Vivir bajo fuego continuo
La región de Jersón es una región donde la gente oye más a menudo las explosiones de los bombardeos que las sirenas de las alarmas antiaéreas, porque cuando se produce un bombardeo de artillería, explica el padre Ihor, «desde el momento del disparo hasta la explosión pueden pasar de tres a cuarenta segundos, y la alarma antiaérea es incapaz de reaccionar». Por eso -afirma- vivir aquí es realmente peligroso, pero la gente sigue viviendo aquí y mi vocación como sacerdote es estar con ellos».
En respuesta a la pregunta sobre si la gente sigue abandonando estos lugares, el P. Ihor señala que «los que tenían que irse ya se han ido». Nosotros, añade, «trabajamos para los que se han quedado porque la gente busca a Dios y debemos estar aquí para servirles. Porque, aunque yo me fuera como sacerdote, la gente seguiría quedándose y la gente quiere escuchar la Palabra de Dios, porque su único consuelo es que pueden venir a la parroquia, enmarcarse, hablar entre ellos». Otra tarea muy importante y también dura de nosotros los sacerdotes en este tiempo son los funerales. A veces, mientras celebro un funeral oigo volar un cohete y explosiones cerca, pasa de todo. Pero mi vocación es estar con la gente. Dios me envió aquí y aquí estoy».
La única fuente de fuerza
Incluso a la pequeña iglesia de Inzhenerne, que el padre Ihor decidió construir antes de la guerra y a la que al principio acudía muy poca gente, acuden ahora regularmente entre cincuenta y setenta personas. «Me di cuenta -comenta- de hasta qué punto fue la providencia de Dios la que me empujó a construir esa pequeña iglesia, porque ahora la gente viene, disfruta de la iglesia y hace lo que haga falta porque dice que Dios es la única fuente de fuerza para vivir».

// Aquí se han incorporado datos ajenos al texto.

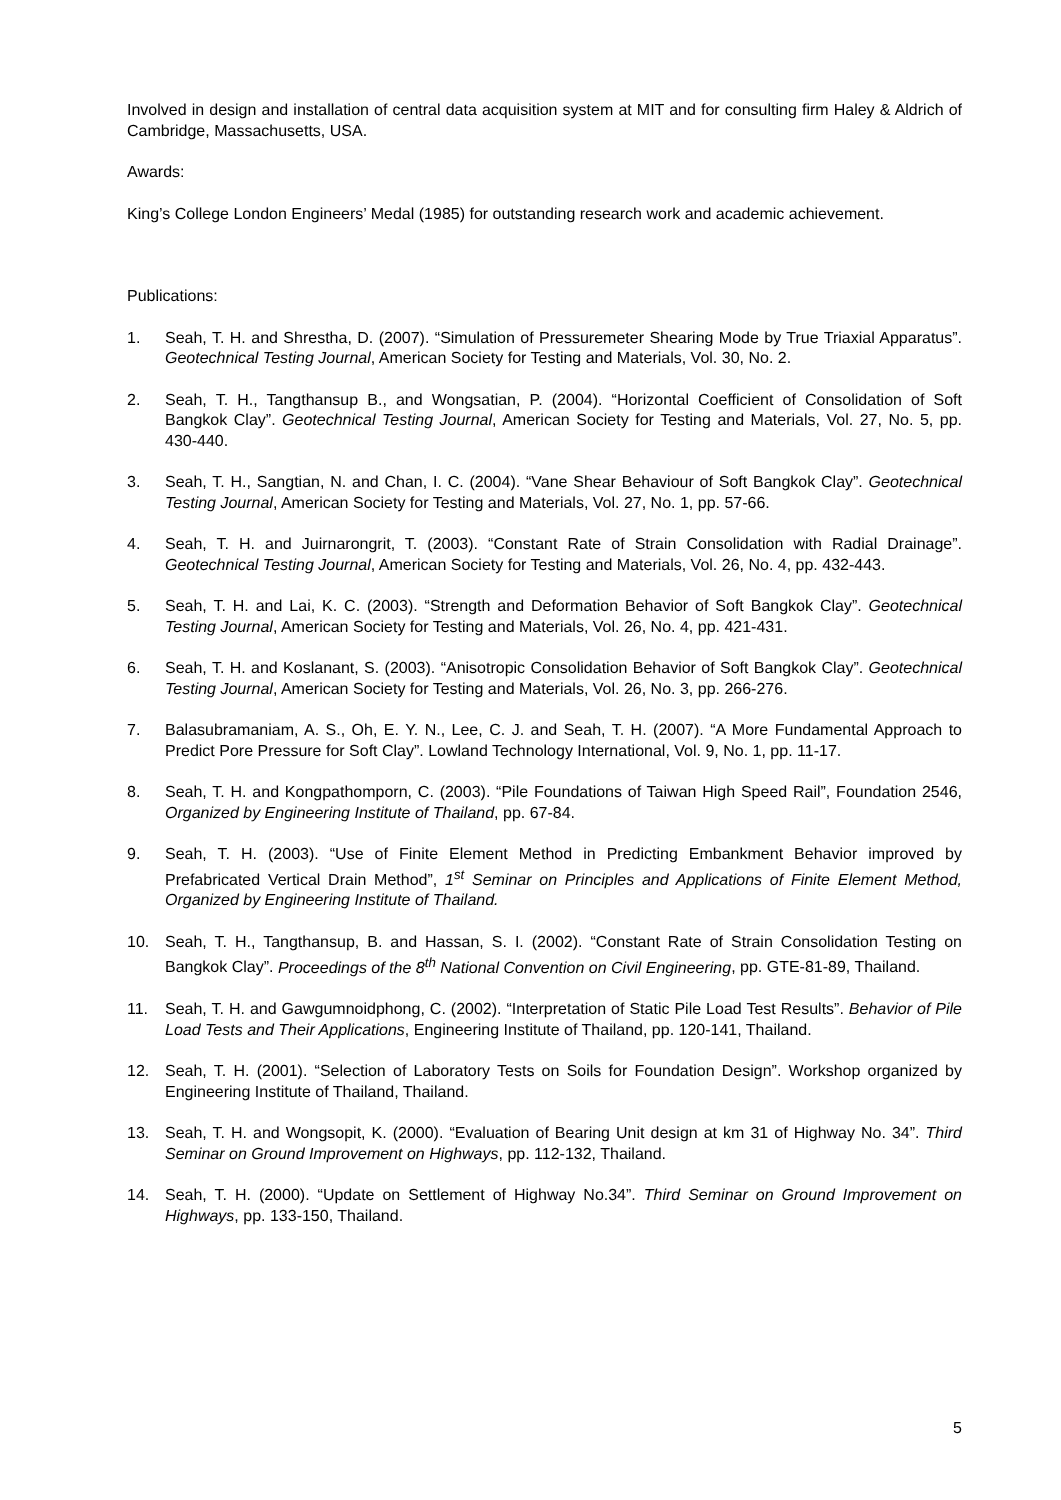Involved in design and installation of central data acquisition system at MIT and for consulting firm Haley & Aldrich of Cambridge, Massachusetts, USA.
Awards:
King’s College London Engineers’ Medal (1985) for outstanding research work and academic achievement.
Publications:
1. Seah, T. H. and Shrestha, D. (2007). “Simulation of Pressuremeter Shearing Mode by True Triaxial Apparatus”. Geotechnical Testing Journal, American Society for Testing and Materials, Vol. 30, No. 2.
2. Seah, T. H., Tangthansup B., and Wongsatian, P. (2004). “Horizontal Coefficient of Consolidation of Soft Bangkok Clay”. Geotechnical Testing Journal, American Society for Testing and Materials, Vol. 27, No. 5, pp. 430-440.
3. Seah, T. H., Sangtian, N. and Chan, I. C. (2004). “Vane Shear Behaviour of Soft Bangkok Clay”. Geotechnical Testing Journal, American Society for Testing and Materials, Vol. 27, No. 1, pp. 57-66.
4. Seah, T. H. and Juirnarongrit, T. (2003). “Constant Rate of Strain Consolidation with Radial Drainage”. Geotechnical Testing Journal, American Society for Testing and Materials, Vol. 26, No. 4, pp. 432-443.
5. Seah, T. H. and Lai, K. C. (2003). “Strength and Deformation Behavior of Soft Bangkok Clay”. Geotechnical Testing Journal, American Society for Testing and Materials, Vol. 26, No. 4, pp. 421-431.
6. Seah, T. H. and Koslanant, S. (2003). “Anisotropic Consolidation Behavior of Soft Bangkok Clay”. Geotechnical Testing Journal, American Society for Testing and Materials, Vol. 26, No. 3, pp. 266-276.
7. Balasubramaniam, A. S., Oh, E. Y. N., Lee, C. J. and Seah, T. H. (2007). “A More Fundamental Approach to Predict Pore Pressure for Soft Clay”. Lowland Technology International, Vol. 9, No. 1, pp. 11-17.
8. Seah, T. H. and Kongpathomporn, C. (2003). “Pile Foundations of Taiwan High Speed Rail”, Foundation 2546, Organized by Engineering Institute of Thailand, pp. 67-84.
9. Seah, T. H. (2003). “Use of Finite Element Method in Predicting Embankment Behavior improved by Prefabricated Vertical Drain Method”, 1<sup>st</sup> Seminar on Principles and Applications of Finite Element Method, Organized by Engineering Institute of Thailand.
10. Seah, T. H., Tangthansup, B. and Hassan, S. I. (2002). “Constant Rate of Strain Consolidation Testing on Bangkok Clay”. Proceedings of the 8<sup>th</sup> National Convention on Civil Engineering, pp. GTE-81-89, Thailand.
11. Seah, T. H. and Gawgumnoidphong, C. (2002). “Interpretation of Static Pile Load Test Results”. Behavior of Pile Load Tests and Their Applications, Engineering Institute of Thailand, pp. 120-141, Thailand.
12. Seah, T. H. (2001). “Selection of Laboratory Tests on Soils for Foundation Design”. Workshop organized by Engineering Institute of Thailand, Thailand.
13. Seah, T. H. and Wongsopit, K. (2000). “Evaluation of Bearing Unit design at km 31 of Highway No. 34”. Third Seminar on Ground Improvement on Highways, pp. 112-132, Thailand.
14. Seah, T. H. (2000). “Update on Settlement of Highway No.34”. Third Seminar on Ground Improvement on Highways, pp. 133-150, Thailand.
5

«¿Qué le ayuda a recuperar la fuerza?», le preguntamos al sacerdote. «Mi fuerza - responde - es la oración, es Dios. También me inspiran mucho los momentos en los que miro a los ojos de mi gente: confían en que estaré con ellos, en que estaré aquí. Y no puedo decir que esté desanimado, o rendirme, porque tengo que alentarlos a rezar y a creer que todo saldrá bien. También siento el apoyo de mi familia -mi mujer y mis hijos- cuando los visito en Ternopil: me apoyan y vuelvo con aún más entusiasmo para inspirar a otros y hacer las cosas que estamos haciendo aquí. Antes de la guerra, soñaba con todas las cosas que hacemos ahora en nuestra parroquia -viene mucha gente, trabajamos con niños- y no sabía cómo se harían realidad. Dios me ayudó a hacerlo y quizá sea doloroso que haya sucedido durante la guerra, pero nosotros, como Iglesia, estamos haciendo nuestra tarea. Y a pesar de las constantes explosiones, la gente a veces puede sentir un poco de alegría, sentir que no está sola».